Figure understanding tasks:
* * * * *

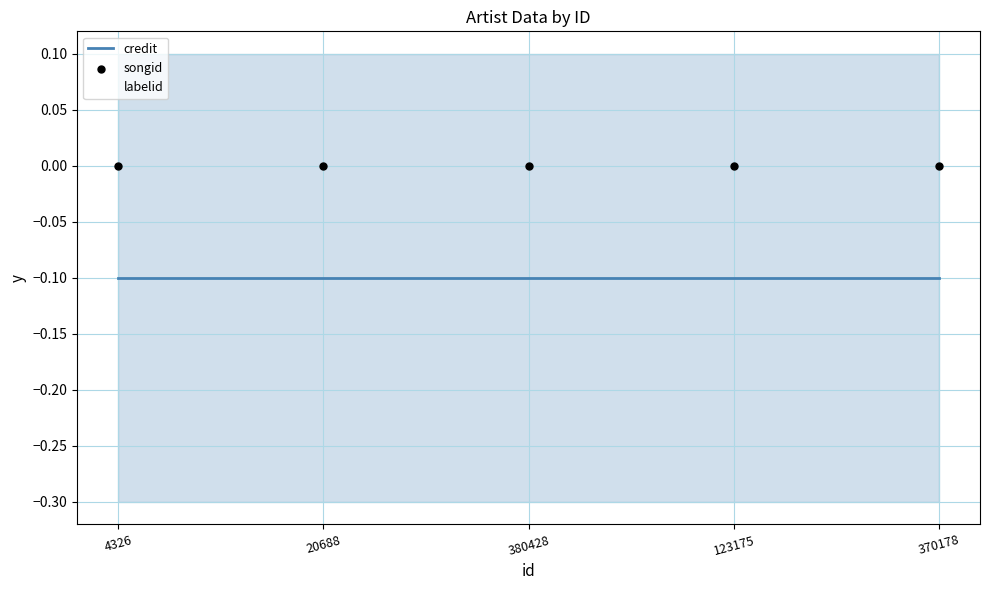

Is the value of songid at 370178 greater than the value of credit at 370178?

Yes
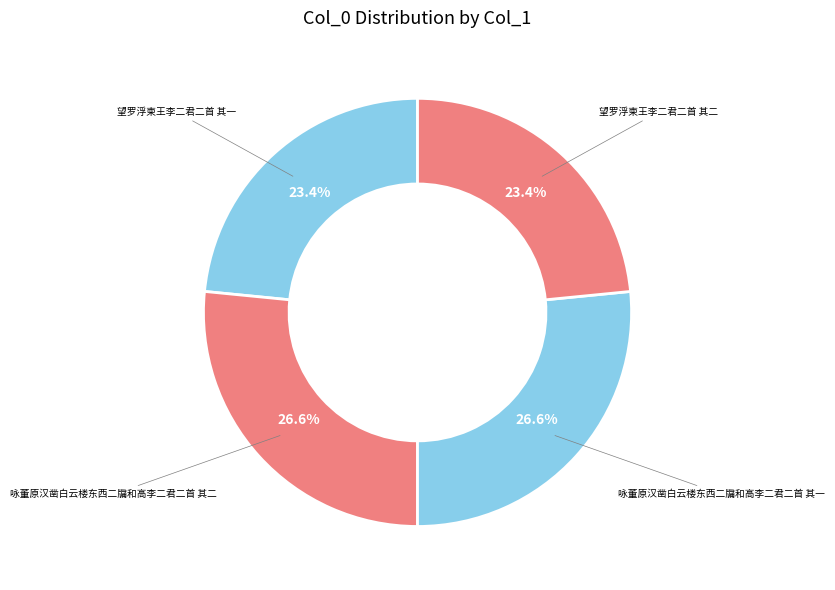

The 望罗浮柬王李二君二首 其二 slice represents 23% of the pie. True or false?

True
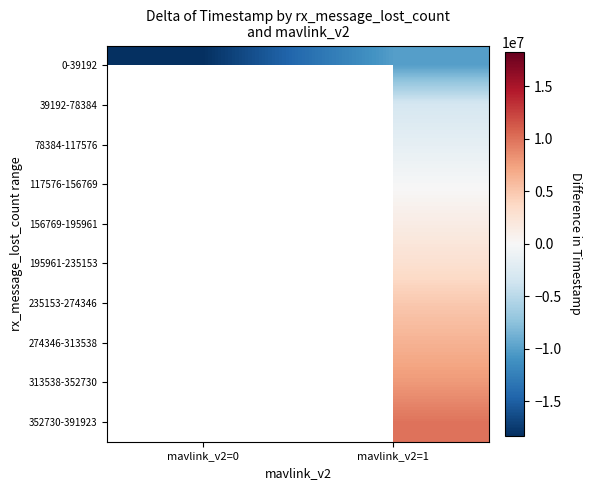

Between mavlink_v2=0 and mavlink_v2=1, which series saw the biggest shift?

0-39192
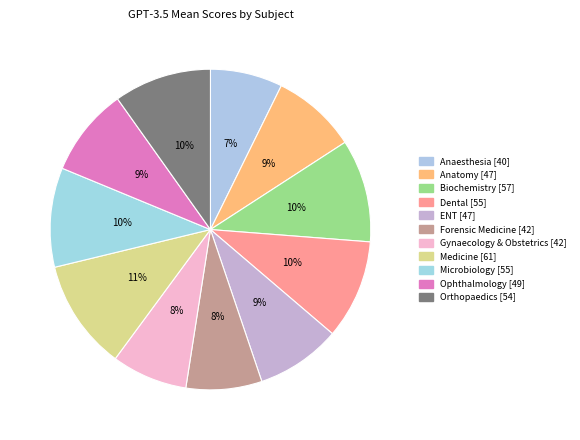

How many slices are in this pie chart?

11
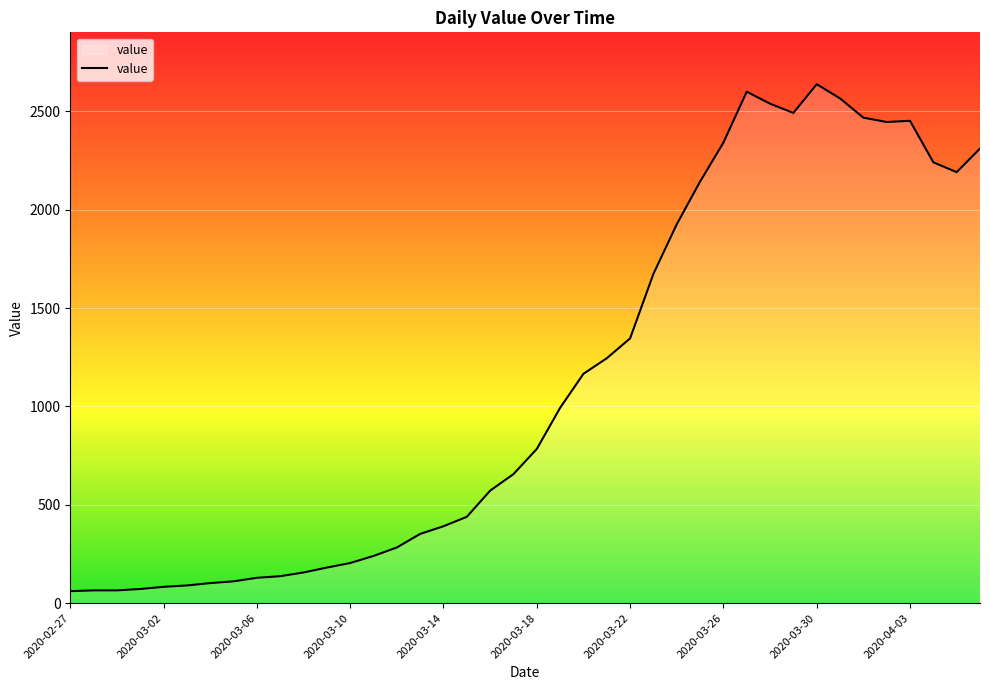

What is the smallest value displayed?

61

* * * * *

### PROBLEM
Transcribe all of the material above word for word, omitting the pictures.

### SOLUTION TO THIS EXERCISE
Is the value of songid at 370178 greater than the value of credit at 370178?

Yes

The 望罗浮柬王李二君二首 其二 slice represents 23% of the pie. True or false?

True

Between mavlink_v2=0 and mavlink_v2=1, which series saw the biggest shift?

0-39192

How many slices are in this pie chart?

11

What is the smallest value displayed?

61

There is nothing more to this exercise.